Task requirements: Please swap "bounding box" for "enclosing rectangle" throughout the material below and give the lines again with nothing else altered.

START Available records

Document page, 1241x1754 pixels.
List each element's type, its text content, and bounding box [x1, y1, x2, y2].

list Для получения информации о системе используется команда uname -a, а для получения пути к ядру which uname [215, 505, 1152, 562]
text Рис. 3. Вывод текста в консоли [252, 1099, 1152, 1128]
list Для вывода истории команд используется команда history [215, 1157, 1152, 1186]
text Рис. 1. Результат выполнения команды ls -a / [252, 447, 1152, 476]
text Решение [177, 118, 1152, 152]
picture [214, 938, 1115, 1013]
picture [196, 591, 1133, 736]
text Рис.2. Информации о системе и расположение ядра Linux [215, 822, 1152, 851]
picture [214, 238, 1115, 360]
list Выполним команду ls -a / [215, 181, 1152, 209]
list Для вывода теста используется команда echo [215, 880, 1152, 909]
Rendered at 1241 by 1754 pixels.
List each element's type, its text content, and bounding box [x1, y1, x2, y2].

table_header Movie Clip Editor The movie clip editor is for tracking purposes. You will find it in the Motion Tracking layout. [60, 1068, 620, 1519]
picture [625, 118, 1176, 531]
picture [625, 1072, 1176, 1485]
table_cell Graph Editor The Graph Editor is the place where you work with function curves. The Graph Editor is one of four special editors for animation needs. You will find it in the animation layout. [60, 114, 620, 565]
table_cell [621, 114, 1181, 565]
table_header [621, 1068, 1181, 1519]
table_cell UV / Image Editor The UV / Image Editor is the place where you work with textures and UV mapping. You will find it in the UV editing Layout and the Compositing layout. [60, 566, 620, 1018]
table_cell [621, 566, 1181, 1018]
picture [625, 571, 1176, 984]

END Available records

Complete answer:
Document page, 1241x1754 pixels.
List each element's type, its text content, and enclosing rectangle [x1, y1, x2, y2].

list Для получения информации о системе используется команда uname -a, а для получения пути к ядру which uname [215, 505, 1152, 562]
text Рис. 3. Вывод текста в консоли [252, 1099, 1152, 1128]
list Для вывода истории команд используется команда history [215, 1157, 1152, 1186]
text Рис. 1. Результат выполнения команды ls -a / [252, 447, 1152, 476]
text Решение [177, 118, 1152, 152]
picture [214, 938, 1115, 1013]
picture [196, 591, 1133, 736]
text Рис.2. Информации о системе и расположение ядра Linux [215, 822, 1152, 851]
picture [214, 238, 1115, 360]
list Выполним команду ls -a / [215, 181, 1152, 209]
list Для вывода теста используется команда echo [215, 880, 1152, 909]
Rendered at 1241 by 1754 pixels.
List each element's type, its text content, and enclosing rectangle [x1, y1, x2, y2].

table_header Movie Clip Editor The movie clip editor is for tracking purposes. You will find it in the Motion Tracking layout. [60, 1068, 620, 1519]
picture [625, 118, 1176, 531]
picture [625, 1072, 1176, 1485]
table_cell Graph Editor The Graph Editor is the place where you work with function curves. The Graph Editor is one of four special editors for animation needs. You will find it in the animation layout. [60, 114, 620, 565]
table_cell [621, 114, 1181, 565]
table_header [621, 1068, 1181, 1519]
table_cell UV / Image Editor The UV / Image Editor is the place where you work with textures and UV mapping. You will find it in the UV editing Layout and the Compositing layout. [60, 566, 620, 1018]
table_cell [621, 566, 1181, 1018]
picture [625, 571, 1176, 984]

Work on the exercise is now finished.